Olfactory heritage science is an emerging field of research, focused on the scientific techniques to analyse, document and preserve odours and the perspectives to understand their relevance.

Due to the intangible and ephemeral nature of odours, one of the main challenges of olfactory heritage science is developing methodologies for documenting and archiving the smells for the future. Several techniques are currently used, such as smellmapping, combined methodology of ethnographic methods, tracing sensory references in historic accounts and odour wheels displaying chemical and sensory characterisation. In addition, a framework for the systematic study of olfactory heritage was proposed in 2017, aiming to document both the chemical properties and the human perception of smells of cultural importance.

==Preservation of olfactory heritage==

In addition to documenting contemporary smells that will be future heritage, an aspect of olfactory heritage involves scent preservation, often focusing on the smells of the past.

*Work instruction A:* Copy the passage on olfactory heritage science word for word, from "In addition to" up to and including "of the past.".
*Work instruction B:* Pick up the text on olfactory heritage science at the point where it stops, and keep writing in the same manner.

*Records shown:*

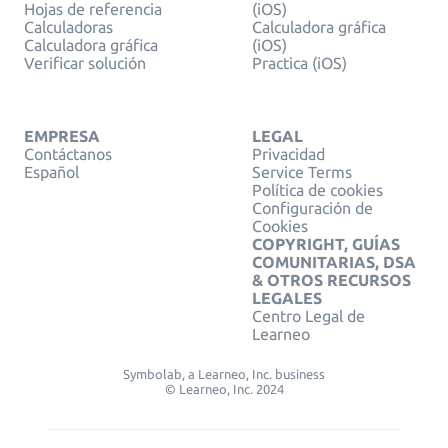
Hojas de referencia
(iOS)
Calculadoras
Calculadora gráfica
Calculadora gráfica
(iOS)
Verificar solución
Practica (iOS)
EMPRESA
LEGAL
Contáctanos
Privacidad
Español
Service Terms
Política de cookies
Configuración de
Cookies
COPYRIGHT, GUÍAS
COMUNITARIAS, DSA
& OTROS RECURSOS
LEGALES
Centro Legal de
Learneo
Symbolab, a Learneo, Inc. business
© Learneo, Inc. 2024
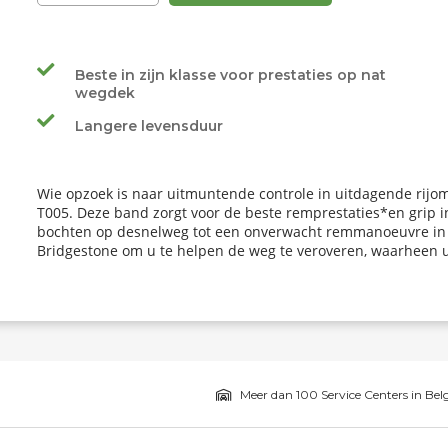
Beste in zijn klasse voor prestaties op nat
wegdek
Langere levensduur
Wie opzoek is naar uitmuntende controle in uitdagende rijo
T005. Deze band zorgt voor de beste remprestaties*en grip in
bochten op desnelweg tot een onverwacht remmanoeuvre in d
Bridgestone om u te helpen de weg te veroveren, waarheen uw
Meer dan 100 Service Centers in Bel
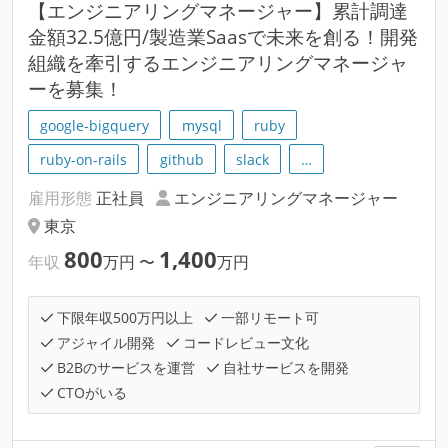
【エンジニアリングマネージャー】累計調達
金額32.5億円/製造業Saasで未来を創る！開発
組織を牽引するエンジニアリングマネージャ
ーを募集！
google-bigquery
mysql
ruby
ruby-on-rails
github
slack
…
雇用形態
正社員
エンジニアリングマネージャー
東京
800
1,400
年収
万円
〜
万円
下限年収500万円以上
一部リモート可
アジャイル開発
コードレビュー文化
B2Bのサービスを運営
自社サービスを開発
CTOがいる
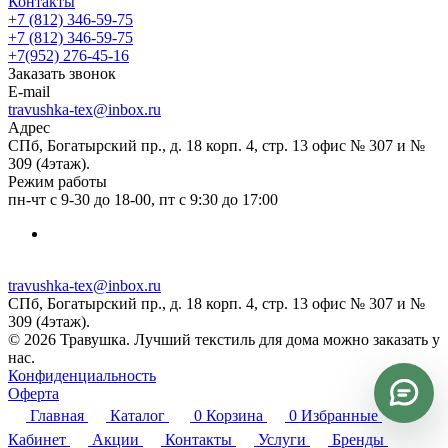
Контакты
+7 (812) 346-59-75
+7 (812) 346-59-75
+7(952) 276-45-16
Заказать звонок
E-mail
travushka-tex@inbox.ru
Адрес
СПб, Богатырский пр., д. 18 корп. 4, стр. 13 офис № 307 и №
309 (4этаж).
Режим работы
пн-чт с 9-30 до 18-00, пт с 9:30 до 17:00
travushka-tex@inbox.ru
СПб, Богатырский пр., д. 18 корп. 4, стр. 13 офис № 307 и №
309 (4этаж).
© 2026 Травушка. Лучший текстиль для дома можно заказать у
нас.
Конфиденциальность
Оферта
Главная
Каталог
0
Корзина
0
Избранные
Кабинет
Акции
Контакты
Услуги
Бренды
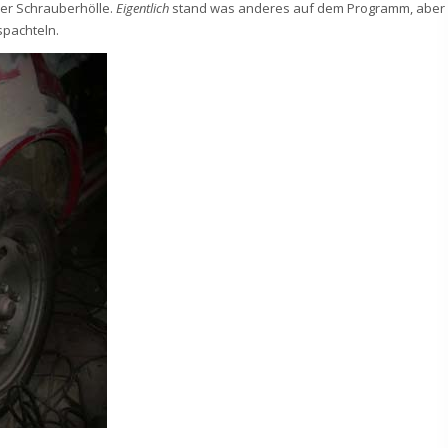
der Schrauberhölle.
Eigentlich
stand was anderes auf dem Programm, aber
spachteln.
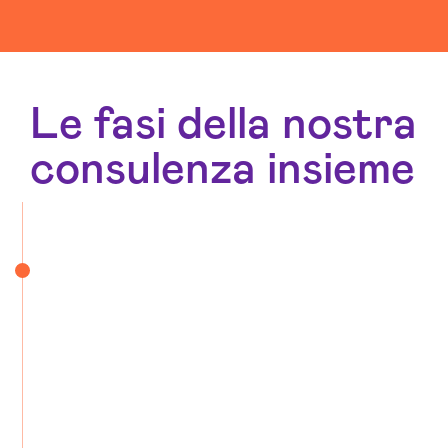
Web Agency Pordenone
Le fasi della nostra
consulenza insieme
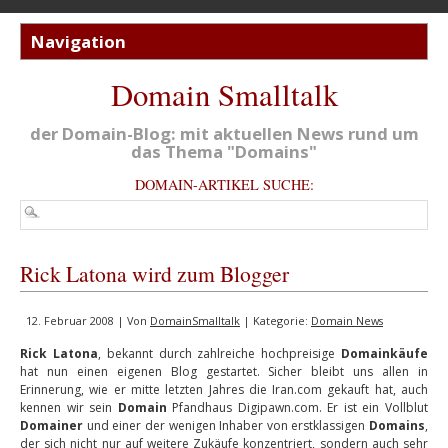
Domain Smalltalk
der Domain-Blog: mit aktuellen News rund um
das Thema "Domains"
DOMAIN-ARTIKEL SUCHE:
Rick Latona wird zum Blogger
12. Februar 2008 | Von
DomainSmalltalk
| Kategorie:
Domain News
Rick Latona
, bekannt durch zahlreiche hochpreisige
Domainkäufe
hat nun einen eigenen Blog gestartet. Sicher bleibt uns allen in
Erinnerung, wie er mitte letzten Jahres die Iran.com gekauft hat, auch
kennen wir sein
Domain
Pfandhaus Digipawn.com. Er ist ein Vollblut
Domainer
und einer der wenigen Inhaber von erstklassigen
Domains
,
der sich nicht nur auf weitere Zukäufe konzentriert, sondern auch sehr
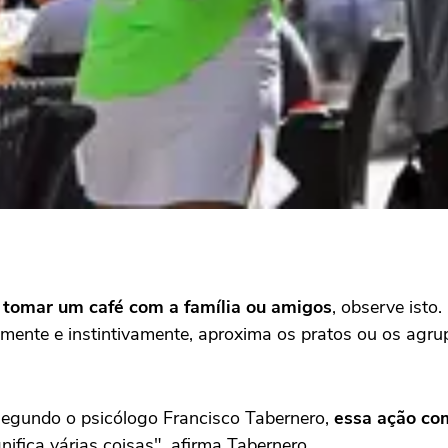
 tomar um café com a família ou amigos
, observe ist
mente e instintivamente, aproxima os pratos ou os agru
 segundo o psicólogo Francisco Tabernero,
essa ação co
nifica várias coisas", afirma Tabernero.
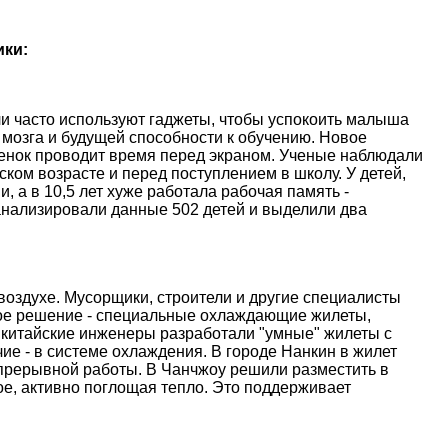
ики:
и часто используют гаджеты, чтобы успокоить малыша
 мозга и будущей способности к обучению. Новое
ебенок проводит время перед экраном. Ученые наблюдали
ском возрасте и перед поступлением в школу. У детей,
, а в 10,5 лет хуже работала рабочая память -
анализировали данные 502 детей и выделили два
оздухе. Мусорщики, строители и другие специалисты
ое решение - специальные охлаждающие жилеты,
 китайские инженеры разработали "умные" жилеты с
е - в системе охлаждения. В городе Нанкин в жилет
епрерывной работы. В Чанчжоу решили разместить в
е, активно поглощая тепло. Это поддерживает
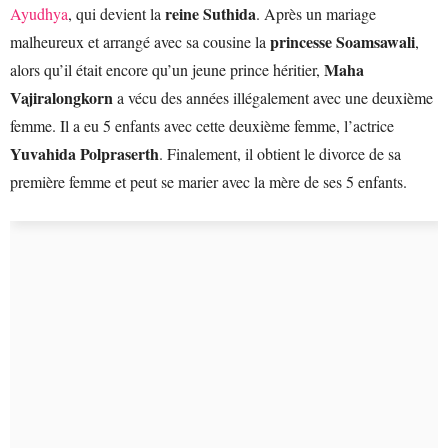
reine Suthida
Ayudhya
, qui devient la
. Après un mariage
princesse Soamsawali
malheureux et arrangé avec sa cousine la
,
Maha
alors qu’il était encore qu’un jeune prince héritier,
Vajiralongkorn
a vécu des années illégalement avec une deuxième
femme. Il a eu 5 enfants avec cette deuxième femme, l’actrice
Yuvahida Polpraserth
. Finalement, il obtient le divorce de sa
première femme et peut se marier avec la mère de ses 5 enfants.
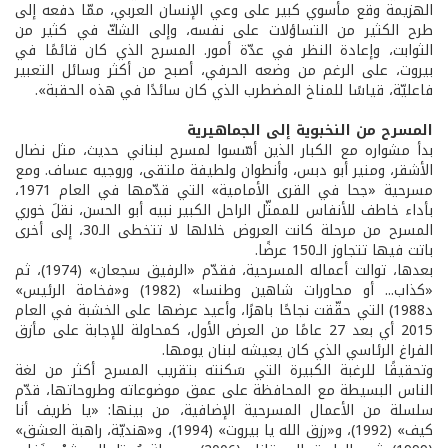
الهزيمة وقع مأسوي كبير على وعي الإنسان العربي، ممّا دفعه إلى
طرح الكثير من التساؤلات على نفسه، وإلى الشكّ في كثير من
الثوابت، وإعادة النظر في عدّة أمور. المسرح الذي كان قائمًا في
بيروت، على الرغم من وضعه الحرفي، أصبح من أكثر وسائل التعبير
فاعليّة، قياسًا للمناخ المضطرب الذي كان سائدًا في هذه الحقبة».
المسرح من النخبوية إلى الجماهيرية
بدأ مشواره مع الكبار الذين أسّسوا لمسرح لبناني حديث، مثل نضال
الأشقر، ومنير أبو دبس، وأنطوان ولطيفة ملتقى، وروجيه عساف. ومع
مسرحية «جحا في القرى الأمامية» التي قدّمها في العام 1971،
بأداء خاطف للأنفاس للممثّل الراحل الكبير نبيه أبو الحسن، نقلَ خوري
المسرح من مرحلة كانت العروض خلالها لا تتخطى الـ30، إلى أخرى
باتت فيها تتجاوز الـ150 عرضًا.
بعدها، توالت أعماله المسرحية، فقدّم «الرفيق سجعان» (1974)، ثم
«كذاب... أو محاورات شاهين وطنسا» (1982) و«فخامة الرئيس»
د1988) التي حقّقت نجاحًا باهرًا، وأعيد عرضها على الخشبة في العام
2015 أي بعد 27 عامًا من العرض الأول، كمحاولة للإجابة على مأزق
الفراغ الرئاسي الذي كان يعيشه لبنان يومها.
وتحقيقًا للرغبة الكبيرة التي سَكنته بتقريب المسرح أكثر من لغة
الناس البسيطة مع المحافظة على عمق موضوعاته وطروحاتها، قدّم
سلسلة من الأعمال المسرحية الإضافية، من بينها: «يا ظريف أنا
كيف» (1992)، و«رزق الله يا بيروت» (1994)، و«هنديّة، راهبة العشق»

*Result A:*
In addition to documenting contemporary smells that will be future heritage, an aspect of olfactory heritage involves scent preservation, often focusing on the smells of the past.

*Result B:*
==Protection of olfactory heritage==

There are currently no international guidelines for the protection of olfactory heritage. In heritage guidelines, 'the smells and sounds associated with the place and its use' are understood to contribute to cultural significance and should be considered when defining the character of a historic area because they affect our experience of places. In this sense, the smells of heritage places can be considered part of their identity.

- In 2001, Japan named a hundred places as sites of 'fragrant scenery'. Initially, a list of 600 applications were submitted from all over the country. Among the selection there are natural scents such as flowers, trees, sea breeze, hot springs, fruits such as mandarin oranges, kabosu and apples, as well as traditional crafts such as glue, ink, incense, tea, salted seaweed and local special products.
- In 2018, UNESCO recognised the first inscription of olfactory heritage by adding the skills related to perfume in Pays de Grasse to the list of intangible cultural heritage (ICH). The skills cover three different aspects: "the cultivation of perfume plants; the knowledge and processing of natural raw materials; and the art of perfume composition".
- In 2021, the City of Melbourne recognised as a "site of local significance" the former Kraft Vegemite factory in Fishermans Bend, in part because of the "distinctive odour" of the iconic Australian food which was produced in there since the 1920s. The National Trust of Australia (Victoria) lobbied for the inclusion, noting that, "Our campaign for the smell to be recognised is about acknowledging that the significance of this place goes beyond the bricks and mortar of the factory building."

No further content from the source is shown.